I know I have not been as active on my blog, so please forgive me. But when I get home from work I want to rest. Been very tired. But I will try to do better! 


My baby waving at me!!!
 How amazing is that! God is good, just look at this baby growing!

To my Future Child: Always be sweet and caring to others. It will take you a long way in life!

Tuesday, August 2, 2011

Exhausted and Overjoyed!!!

I never thought I would love being pregnant so much. I have been completely exhausted on some days, but that is all so I will take it! No vomiting, very little nausea. I am feeling so blessed. However, I have been so tired a few days last week I had to work from home because I felt as if I was drugged and could not get out of bed. The joys of pregnancy, but I am loving every minute of it.

A lot of people have told me about the exhaustion, but wheww wee it is serious.

I am 10 weeks and 3 days today and I cannot believe how fast time is flying by. I had my very first appointment with my OB and it went absolutely fabulous.  Everyone at the office is so happy for me and it showed. Everything was positive. Because I am 35 they are taking extra special care of me, a few extra appointments, but I am ok with that too. More times to see my baby is a ok with me. They are also going to watch me closely for preclampsia, due to my horrible family history and my up and down battle with hypertension.  My pressure has been great, but again I am welcoming the extra care.

I got to see my baby today and I cannot believe what I saw. She actually looked like a baby and was moving around in there. (Sidenote: wishful thinking on the baby girl) But stopped abruptly as if she was shy and didn't want us to see her boogying in there.. LOL.. I was so overwhelmed with joy. I could not believe how much she has grown.  She is healthy and the doctor was very happy with our progress. She had a strong heartbeat. This is so amazing.

My mom went with me, and the joy on her face was priceless. She cried and cried. And since I am a sucker for seeing my mom cry I was crying too. My tears were also joy, but also feeling so blessed to be able to share with my mom who will be 70 this year. She is still kicking strong and plans to be very active in my baby's life.  I cannot believe how much this baby is loved already, but I do have some very loving people around me.
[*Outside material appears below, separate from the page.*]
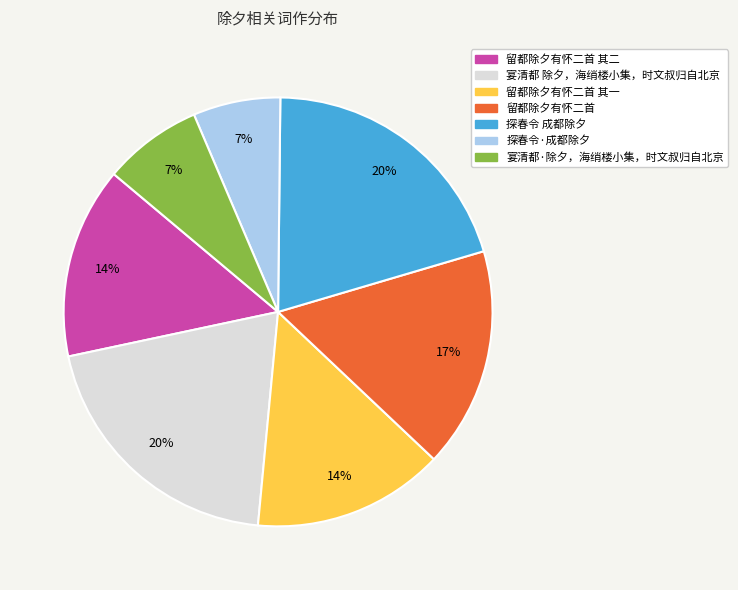

To the nearest percent, what is the average slice percentage?

14%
On the work front they still do not know, and since I just got promoted and I feel like things are about to be shifted around; my HR partner advised me to wait a few more weeks to make my announcement. Not that she feels there will be any ill feelings or actions, but just to see the directions so I can make a decision on what will be the least amount of stress on me during my pregnancy.  I am a little disappointed because I was asked did I want to interview for this prestigious role under my VP, but probably is not a good idea now, since he will require a lot of time and attention from me. I know I will have a lot of appointments, and I never want to give half of my expertise, so it may not be a good idea. It is funny how us women have so many choices to makes when we are in corporate America. Men do not have to deal with this and family matters never seem to come into play. Bottom line is this baby means the world to me and I am ok with passing up this opportunity. One thing I am a strong believer of, if something is for me it will be. I feel that way about this position, if it is for me it will be. Whether before or after the baby is born. I would not trade my current situation for the world, carrying this life is such an honor and a blessing!

I will have to share the picture of my little teddy bear once I scan it, she is sooo cute :-) Got a big ole head, that means lots of brains ;-). What a great day!!!! Thank you Lord!